*** The records ***
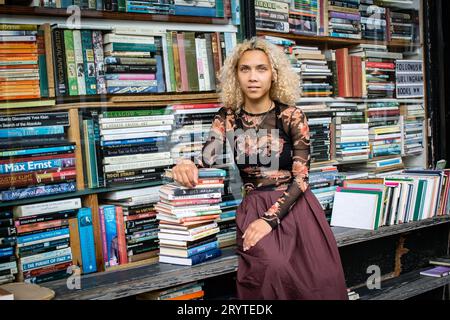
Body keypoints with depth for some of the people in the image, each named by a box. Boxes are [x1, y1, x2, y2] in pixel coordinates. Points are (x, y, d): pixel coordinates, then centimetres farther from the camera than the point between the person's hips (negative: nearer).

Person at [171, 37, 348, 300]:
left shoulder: (292, 116, -5)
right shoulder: (227, 117, 3)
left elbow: (301, 178, -8)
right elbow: (206, 161, -7)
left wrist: (270, 219, -19)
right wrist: (187, 166, -32)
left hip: (295, 206, 0)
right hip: (254, 206, 0)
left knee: (318, 279, -16)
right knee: (271, 269, -28)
*** End of The records ***
Exercise aim :: Rewrite everything from the line containing "right wrist: (187, 166, -32)" down to the end of the records. Scale each point coordinate and depth value by 2.5 and round it to a whole number, with halves rounded up.

Written solution ::
right wrist: (468, 415, -80)
left hip: (738, 515, 0)
right hip: (635, 515, 0)
left knee: (795, 698, -40)
right knee: (678, 673, -70)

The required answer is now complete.